▸ **YOUR GOAL**
Copy out, unchanged, the part of the material that opens with the line containing "Document page, 2001x1125 pixels." and continues through the final line of the material.

▸ **SUPPLIED ENTRIES**
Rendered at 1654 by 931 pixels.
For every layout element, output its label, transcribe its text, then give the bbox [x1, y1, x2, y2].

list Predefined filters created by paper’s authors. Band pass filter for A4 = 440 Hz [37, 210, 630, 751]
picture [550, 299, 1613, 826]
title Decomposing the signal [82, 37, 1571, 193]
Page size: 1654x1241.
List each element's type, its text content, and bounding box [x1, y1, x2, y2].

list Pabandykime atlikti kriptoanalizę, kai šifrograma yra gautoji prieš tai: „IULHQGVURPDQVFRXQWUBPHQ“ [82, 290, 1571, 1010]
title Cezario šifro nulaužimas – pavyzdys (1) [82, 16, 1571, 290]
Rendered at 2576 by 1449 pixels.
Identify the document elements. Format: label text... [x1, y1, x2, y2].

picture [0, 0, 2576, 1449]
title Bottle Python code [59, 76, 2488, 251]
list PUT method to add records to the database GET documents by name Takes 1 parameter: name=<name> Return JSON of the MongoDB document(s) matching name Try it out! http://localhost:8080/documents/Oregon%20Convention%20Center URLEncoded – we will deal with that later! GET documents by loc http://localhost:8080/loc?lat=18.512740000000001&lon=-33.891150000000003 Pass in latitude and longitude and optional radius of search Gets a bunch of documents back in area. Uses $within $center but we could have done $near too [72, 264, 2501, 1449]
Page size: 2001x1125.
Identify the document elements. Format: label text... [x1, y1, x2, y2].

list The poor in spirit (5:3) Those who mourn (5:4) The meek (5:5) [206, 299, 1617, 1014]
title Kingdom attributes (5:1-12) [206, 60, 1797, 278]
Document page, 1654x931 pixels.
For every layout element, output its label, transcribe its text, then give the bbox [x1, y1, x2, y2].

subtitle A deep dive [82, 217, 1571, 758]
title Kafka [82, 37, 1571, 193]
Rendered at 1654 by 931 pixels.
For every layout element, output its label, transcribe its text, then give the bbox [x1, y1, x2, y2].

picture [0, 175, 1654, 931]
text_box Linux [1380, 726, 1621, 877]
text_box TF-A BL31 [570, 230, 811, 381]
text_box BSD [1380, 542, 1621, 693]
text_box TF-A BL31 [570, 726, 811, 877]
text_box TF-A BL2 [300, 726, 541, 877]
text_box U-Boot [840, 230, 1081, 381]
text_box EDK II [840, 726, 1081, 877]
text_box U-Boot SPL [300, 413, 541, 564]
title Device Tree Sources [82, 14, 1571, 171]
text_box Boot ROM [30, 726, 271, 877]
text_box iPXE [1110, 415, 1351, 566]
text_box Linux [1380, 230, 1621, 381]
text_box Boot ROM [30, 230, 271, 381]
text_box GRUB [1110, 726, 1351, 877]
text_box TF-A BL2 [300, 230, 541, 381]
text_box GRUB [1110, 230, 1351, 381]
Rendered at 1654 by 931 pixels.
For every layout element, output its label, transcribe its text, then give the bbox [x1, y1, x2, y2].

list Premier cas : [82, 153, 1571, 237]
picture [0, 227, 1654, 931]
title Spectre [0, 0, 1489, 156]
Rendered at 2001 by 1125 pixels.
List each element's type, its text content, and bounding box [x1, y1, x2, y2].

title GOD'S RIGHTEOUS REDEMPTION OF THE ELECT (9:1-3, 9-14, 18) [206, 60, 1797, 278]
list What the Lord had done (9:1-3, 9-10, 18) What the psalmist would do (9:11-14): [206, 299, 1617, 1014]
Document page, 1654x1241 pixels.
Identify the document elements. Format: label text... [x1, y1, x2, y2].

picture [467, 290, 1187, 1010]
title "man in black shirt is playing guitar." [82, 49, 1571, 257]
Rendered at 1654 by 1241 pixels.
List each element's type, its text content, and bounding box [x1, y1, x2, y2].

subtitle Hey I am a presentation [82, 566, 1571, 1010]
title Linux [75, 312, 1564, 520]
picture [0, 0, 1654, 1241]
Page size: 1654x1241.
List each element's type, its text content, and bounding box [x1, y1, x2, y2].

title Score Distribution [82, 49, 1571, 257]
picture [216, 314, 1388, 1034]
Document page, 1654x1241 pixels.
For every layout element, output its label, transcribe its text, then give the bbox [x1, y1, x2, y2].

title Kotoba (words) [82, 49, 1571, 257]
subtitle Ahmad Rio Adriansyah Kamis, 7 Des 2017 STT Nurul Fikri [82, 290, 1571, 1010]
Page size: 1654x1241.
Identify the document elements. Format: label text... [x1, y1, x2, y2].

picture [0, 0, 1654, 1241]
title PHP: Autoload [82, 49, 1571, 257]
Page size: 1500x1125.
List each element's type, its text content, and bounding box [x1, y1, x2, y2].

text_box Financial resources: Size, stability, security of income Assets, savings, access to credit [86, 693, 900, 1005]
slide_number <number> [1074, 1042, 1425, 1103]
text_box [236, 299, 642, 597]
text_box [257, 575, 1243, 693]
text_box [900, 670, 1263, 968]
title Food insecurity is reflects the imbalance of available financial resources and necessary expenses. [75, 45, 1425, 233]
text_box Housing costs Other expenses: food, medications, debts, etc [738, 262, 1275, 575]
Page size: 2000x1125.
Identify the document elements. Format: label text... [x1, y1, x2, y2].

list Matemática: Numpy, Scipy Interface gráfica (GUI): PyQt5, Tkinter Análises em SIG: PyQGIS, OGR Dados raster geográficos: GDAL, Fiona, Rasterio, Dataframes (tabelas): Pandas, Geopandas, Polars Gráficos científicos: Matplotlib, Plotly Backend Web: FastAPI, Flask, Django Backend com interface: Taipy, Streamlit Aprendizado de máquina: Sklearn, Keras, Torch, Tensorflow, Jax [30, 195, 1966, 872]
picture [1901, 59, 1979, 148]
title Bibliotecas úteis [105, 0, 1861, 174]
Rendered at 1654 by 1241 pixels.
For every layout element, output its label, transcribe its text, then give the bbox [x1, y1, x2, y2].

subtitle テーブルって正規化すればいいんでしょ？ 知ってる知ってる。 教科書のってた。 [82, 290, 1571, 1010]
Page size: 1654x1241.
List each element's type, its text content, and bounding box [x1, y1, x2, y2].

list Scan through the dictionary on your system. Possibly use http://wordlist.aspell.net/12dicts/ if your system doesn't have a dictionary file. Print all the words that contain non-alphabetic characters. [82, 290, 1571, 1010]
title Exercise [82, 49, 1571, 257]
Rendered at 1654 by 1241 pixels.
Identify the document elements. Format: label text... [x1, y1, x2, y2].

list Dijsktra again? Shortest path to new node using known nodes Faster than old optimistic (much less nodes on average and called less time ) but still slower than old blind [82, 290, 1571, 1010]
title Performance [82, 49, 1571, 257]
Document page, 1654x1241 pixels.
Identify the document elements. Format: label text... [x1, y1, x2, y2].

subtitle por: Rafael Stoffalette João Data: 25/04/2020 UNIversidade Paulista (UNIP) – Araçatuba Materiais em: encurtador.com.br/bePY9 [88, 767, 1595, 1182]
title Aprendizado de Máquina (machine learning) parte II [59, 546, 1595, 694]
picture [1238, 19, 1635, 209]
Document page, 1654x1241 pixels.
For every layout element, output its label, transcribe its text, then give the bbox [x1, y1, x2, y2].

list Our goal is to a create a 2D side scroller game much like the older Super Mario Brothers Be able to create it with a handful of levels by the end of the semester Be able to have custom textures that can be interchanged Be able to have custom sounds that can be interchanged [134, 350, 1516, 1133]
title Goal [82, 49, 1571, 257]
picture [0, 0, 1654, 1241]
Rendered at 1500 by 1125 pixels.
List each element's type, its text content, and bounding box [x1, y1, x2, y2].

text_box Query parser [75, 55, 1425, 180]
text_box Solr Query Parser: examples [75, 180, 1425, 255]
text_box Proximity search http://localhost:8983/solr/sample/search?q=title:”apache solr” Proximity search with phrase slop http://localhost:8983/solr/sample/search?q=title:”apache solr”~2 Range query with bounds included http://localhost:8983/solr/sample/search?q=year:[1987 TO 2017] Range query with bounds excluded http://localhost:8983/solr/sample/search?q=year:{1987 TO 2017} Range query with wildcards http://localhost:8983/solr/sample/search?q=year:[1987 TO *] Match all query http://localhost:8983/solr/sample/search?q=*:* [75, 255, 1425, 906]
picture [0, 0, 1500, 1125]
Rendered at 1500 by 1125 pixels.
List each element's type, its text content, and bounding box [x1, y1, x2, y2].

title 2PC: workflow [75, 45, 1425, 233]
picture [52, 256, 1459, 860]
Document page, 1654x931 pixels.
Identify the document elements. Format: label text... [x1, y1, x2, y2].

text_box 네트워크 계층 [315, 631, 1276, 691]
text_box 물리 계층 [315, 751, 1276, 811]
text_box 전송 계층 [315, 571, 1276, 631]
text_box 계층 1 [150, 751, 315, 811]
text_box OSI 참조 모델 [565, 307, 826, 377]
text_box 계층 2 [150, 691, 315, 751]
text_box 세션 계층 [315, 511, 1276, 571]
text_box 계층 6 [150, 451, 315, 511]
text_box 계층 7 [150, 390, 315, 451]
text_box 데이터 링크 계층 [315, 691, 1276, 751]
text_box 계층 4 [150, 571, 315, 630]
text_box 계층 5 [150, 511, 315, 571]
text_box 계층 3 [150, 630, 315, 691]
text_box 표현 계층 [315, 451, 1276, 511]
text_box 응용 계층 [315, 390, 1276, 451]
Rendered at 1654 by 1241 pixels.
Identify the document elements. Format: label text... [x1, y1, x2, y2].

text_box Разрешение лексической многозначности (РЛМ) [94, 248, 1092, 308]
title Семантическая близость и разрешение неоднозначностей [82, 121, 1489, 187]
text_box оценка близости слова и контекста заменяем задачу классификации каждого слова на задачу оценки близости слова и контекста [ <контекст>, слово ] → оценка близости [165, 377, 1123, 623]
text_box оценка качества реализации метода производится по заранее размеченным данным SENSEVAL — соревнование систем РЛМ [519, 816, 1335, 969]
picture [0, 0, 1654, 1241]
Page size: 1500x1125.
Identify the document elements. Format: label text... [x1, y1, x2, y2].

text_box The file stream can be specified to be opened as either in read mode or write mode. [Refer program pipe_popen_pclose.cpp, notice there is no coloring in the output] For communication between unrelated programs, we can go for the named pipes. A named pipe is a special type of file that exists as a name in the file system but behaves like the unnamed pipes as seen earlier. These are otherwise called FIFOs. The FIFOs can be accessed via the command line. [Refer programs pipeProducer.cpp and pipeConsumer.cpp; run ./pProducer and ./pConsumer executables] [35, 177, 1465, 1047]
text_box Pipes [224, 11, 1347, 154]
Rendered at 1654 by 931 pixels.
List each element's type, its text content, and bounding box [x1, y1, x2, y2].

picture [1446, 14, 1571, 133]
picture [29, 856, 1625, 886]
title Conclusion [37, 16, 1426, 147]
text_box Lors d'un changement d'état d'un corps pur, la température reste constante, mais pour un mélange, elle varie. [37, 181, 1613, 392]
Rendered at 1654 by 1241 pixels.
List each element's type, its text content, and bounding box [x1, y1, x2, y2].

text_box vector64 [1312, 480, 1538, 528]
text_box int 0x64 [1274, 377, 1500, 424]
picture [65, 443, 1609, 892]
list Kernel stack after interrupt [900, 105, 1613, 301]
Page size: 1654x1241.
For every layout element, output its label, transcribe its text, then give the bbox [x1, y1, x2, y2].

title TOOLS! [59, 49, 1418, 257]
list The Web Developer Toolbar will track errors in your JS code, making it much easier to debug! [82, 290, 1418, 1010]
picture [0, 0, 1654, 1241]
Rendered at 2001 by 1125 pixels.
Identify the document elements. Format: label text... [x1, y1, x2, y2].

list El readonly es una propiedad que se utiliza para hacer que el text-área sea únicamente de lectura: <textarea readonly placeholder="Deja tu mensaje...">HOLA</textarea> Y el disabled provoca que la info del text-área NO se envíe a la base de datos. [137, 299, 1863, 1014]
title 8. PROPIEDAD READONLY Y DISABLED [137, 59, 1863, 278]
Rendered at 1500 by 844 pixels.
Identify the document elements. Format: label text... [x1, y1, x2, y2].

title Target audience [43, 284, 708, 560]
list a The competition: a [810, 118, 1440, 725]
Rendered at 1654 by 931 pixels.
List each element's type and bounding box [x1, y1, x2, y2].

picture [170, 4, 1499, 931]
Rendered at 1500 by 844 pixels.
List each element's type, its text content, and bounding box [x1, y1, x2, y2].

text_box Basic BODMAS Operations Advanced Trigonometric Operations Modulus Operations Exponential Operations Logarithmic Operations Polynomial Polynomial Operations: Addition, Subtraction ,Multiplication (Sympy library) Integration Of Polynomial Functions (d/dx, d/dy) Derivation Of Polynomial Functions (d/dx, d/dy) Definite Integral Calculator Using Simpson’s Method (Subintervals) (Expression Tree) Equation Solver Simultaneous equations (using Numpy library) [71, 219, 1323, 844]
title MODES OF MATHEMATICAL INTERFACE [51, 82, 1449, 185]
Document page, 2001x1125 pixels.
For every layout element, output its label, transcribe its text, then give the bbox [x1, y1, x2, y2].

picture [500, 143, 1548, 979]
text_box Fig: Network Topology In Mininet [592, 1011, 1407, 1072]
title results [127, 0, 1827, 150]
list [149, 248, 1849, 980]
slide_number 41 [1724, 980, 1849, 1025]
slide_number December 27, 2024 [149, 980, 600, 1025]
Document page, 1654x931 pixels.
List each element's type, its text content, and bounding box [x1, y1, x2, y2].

▸ **WRITTEN REPLY**
Document page, 2001x1125 pixels.
For every layout element, output its label, transcribe its text, then give the bbox [x1, y1, x2, y2].

picture [500, 143, 1548, 979]
text_box Fig: Network Topology In Mininet [592, 1011, 1407, 1072]
title results [127, 0, 1827, 150]
list [149, 248, 1849, 980]
slide_number 41 [1724, 980, 1849, 1025]
slide_number December 27, 2024 [149, 980, 600, 1025]
Document page, 1654x931 pixels.
List each element's type, its text content, and bounding box [x1, y1, x2, y2].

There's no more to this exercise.